Still, you can’t count him out. Not in this state on this lake during this time of year.
“I did a lot of looking. I fished a couple of different lakes and did some running around. I like this time of year when that stuff [spawning] is going on.”
3. John Devere – Berea, Ky. – 24-4
Kentucky’s John Devere picked up one bait this morning and never put it down en route to what he describes as a really lucky 24-pound, 4-ounce performance. That bait was a Zoom Ol’ Monster worm.
“I caught a limit first close [to the bank] then backed off offshore and culled them out,” says Devere, who pitched the worm to reeds and pads to get things started.
While offshore, he worked back and forth over a large grassy area that was about 10 feet deep, focusing mostly on edges in the grass. Though his bites were spaced about an hour apart, Devere still managed to land about 20 keepers on the day.
4. Jordan Osborne – Longview, Texas – 24-1
Jordan Osborne is sacrificing quite a lot of fishing time – an hour or so each way – in order to get to and from his best fishing area. Once he gets there, Osborne is pretty dialed in on a section of water that, although it’s too stained for sight-fishing, is quite a bit cleaner than everything around it, which he believes is the reason for his day-one success targeting spawning bass.
“I’m not looking at anything, but I’m quite certain they’re on beds,” he says. “I’m just casting around and fishing real slow. I have seen some beds up shallow, but they’re empty.”
Tomorrow, he plans to fish the same area.
“Because of the quality of the water, I think more [spawners] will come up,” Osborne adds.
5 (tie). Randy Haynes – Counce, Tenn. – 22-8
You can’t complain a whole lot about a 22-pound, 8-ounce limit, but Randy Haynes still seemed disappointed that he didn’t bring more to the scale today. Haynes says he never really could get dialed in, particularly in the morning, and wound up fishing a mix of tactics both in and out.
“I went out this morning and missed the early bite,” he says. “Then I just got one or two good bites.”
Throughout the day, Haynes noticed that the fish in his area were just starting to come up, and he even spotted some schooling activity. They’re not spawning in numbers on the bank yet – at least not where he’s fishing – but Haynes expects even more fish to move up in the coming days. Interestingly, he actually blamed the nice weather for some of his frustrations. According to Haynes, if the temperature would fall and the water would cool back down to prime spawning range, a big wave would possibly move up.
“I think these guys are making a mistake thinking most of these fish are done [spawning],” Haynes says. “I think most of these fish are still coming.”

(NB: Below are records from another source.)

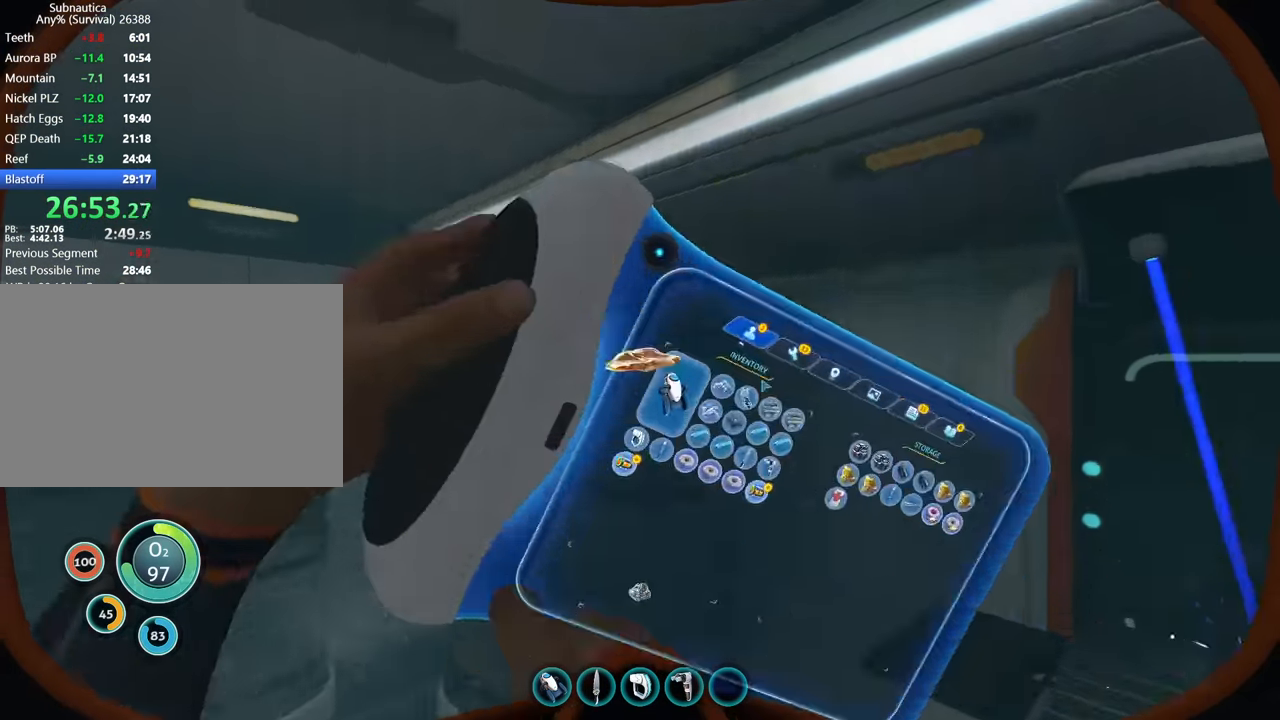
{"keys": [], "mouse": [], "events": []}
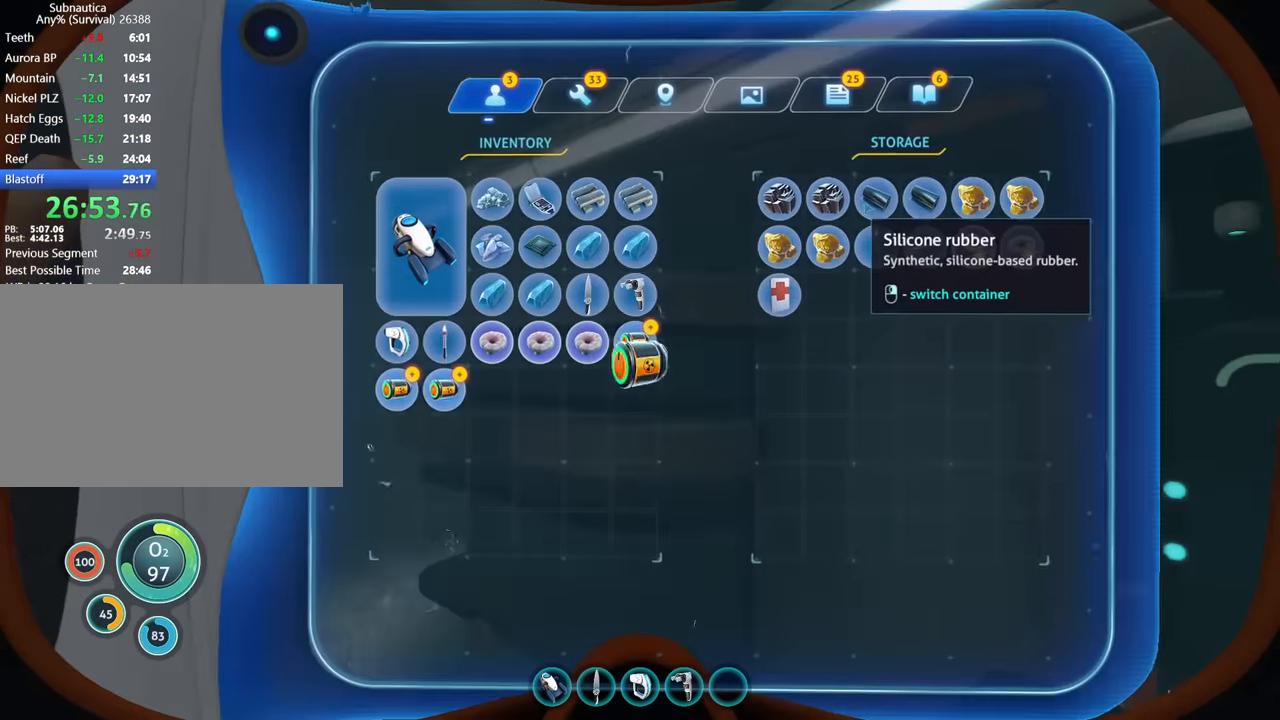
{"keys": [], "mouse": [], "events": []}
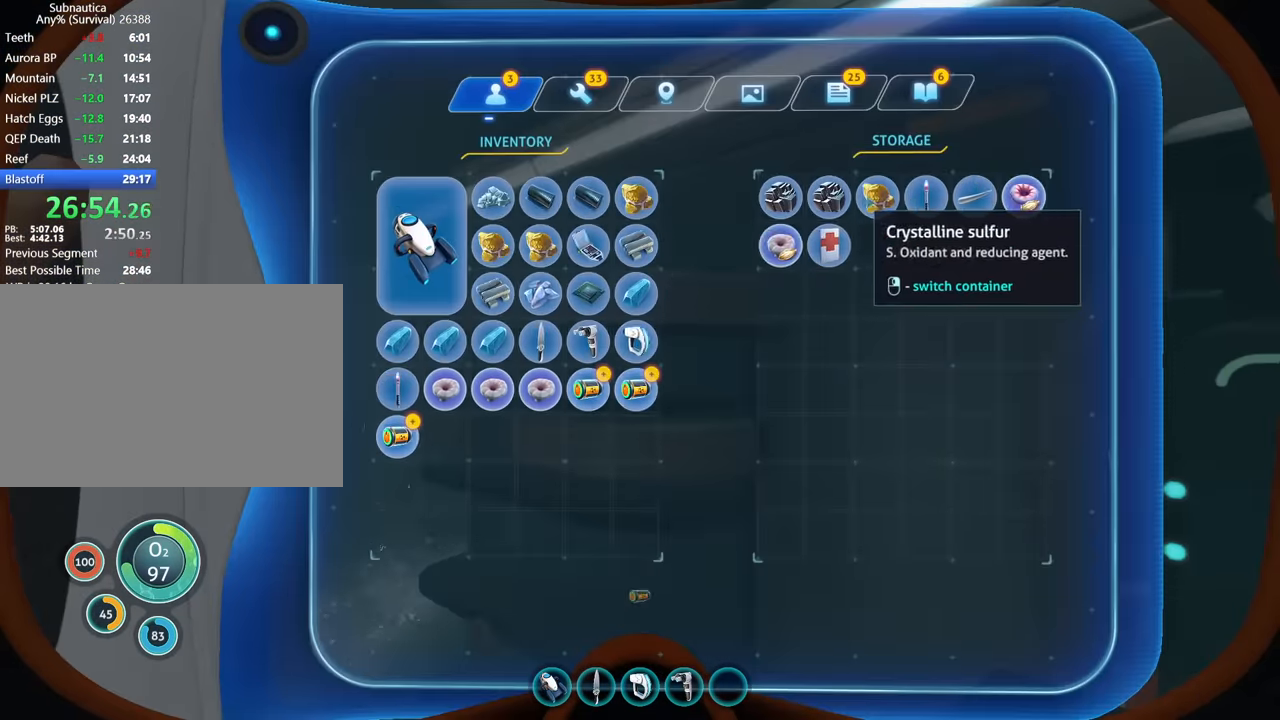
{"keys": ["d"], "mouse": [], "events": [[367, "tab", "down"], [434, "d", "down"], [467, "tab", "up"]]}
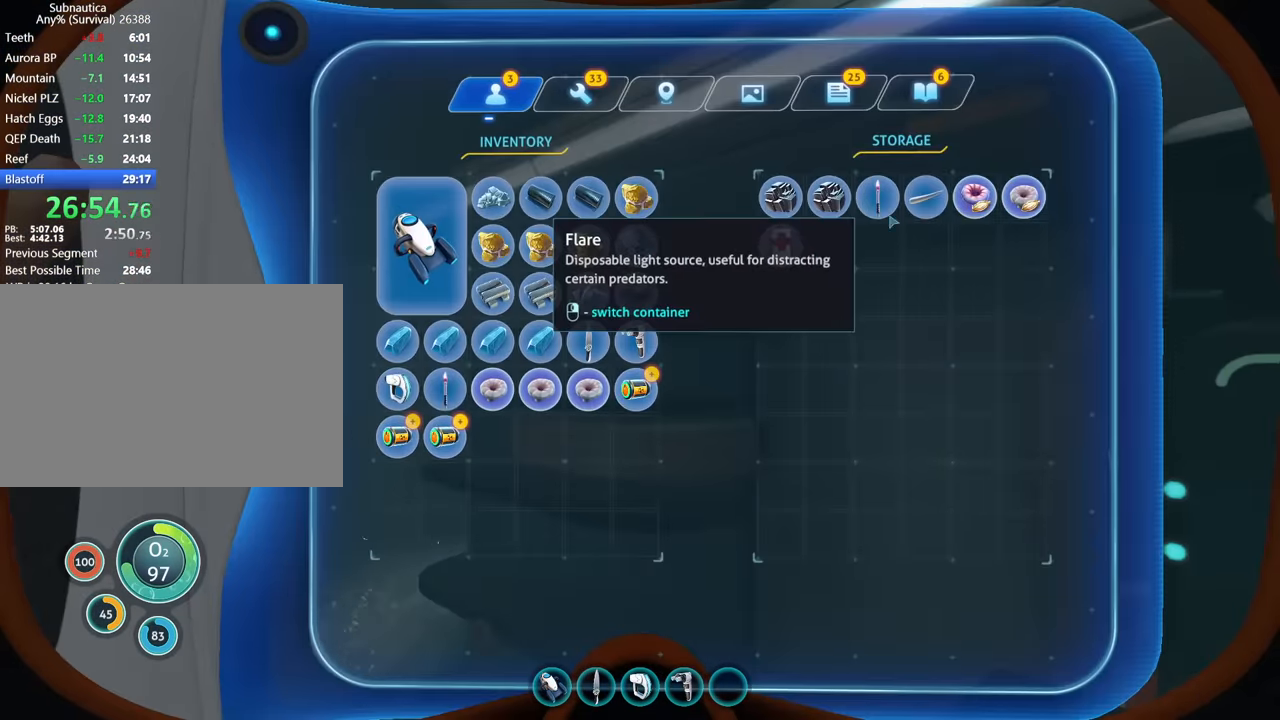
{"keys": [], "mouse": ["left"], "events": [[34, "d", "up"], [167, "mouse_left", "down"], [200, "d", "down"], [267, "mouse_left", "up"], [300, "d", "up"], [433, "mouse_left", "down"]]}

Haynes has a late check-in time on Friday, so he plans to bounce around and fish a similar mix of spawning areas and offshore spots to maintain his spot within cut range.
5 (tie). Harry Moore – Valley, Ala. – 22-8
Tied with Haynes for the fifth-place spot is Alabama pro Harry Moore, who camped in one primary area for the entire first day. Moore did have to share his water with young gun Jared McMillan, but it’s a big area, and Moore believes there’s a solid population of fish there to sustain him until the weekend.
Moore says that in practice he was catching small fry-guarding male bass, but this morning he landed several larger male bass that had moved into the area. Then in the afternoon, and for the first time this week, he started hooking into spawning females. Because of the change, he believes he’s on the right track in his money spot, and the fishing could continue to improve.
“They live there,” he says, “but they’re just starting to move up. Around 11 is when the big bass started to bite.”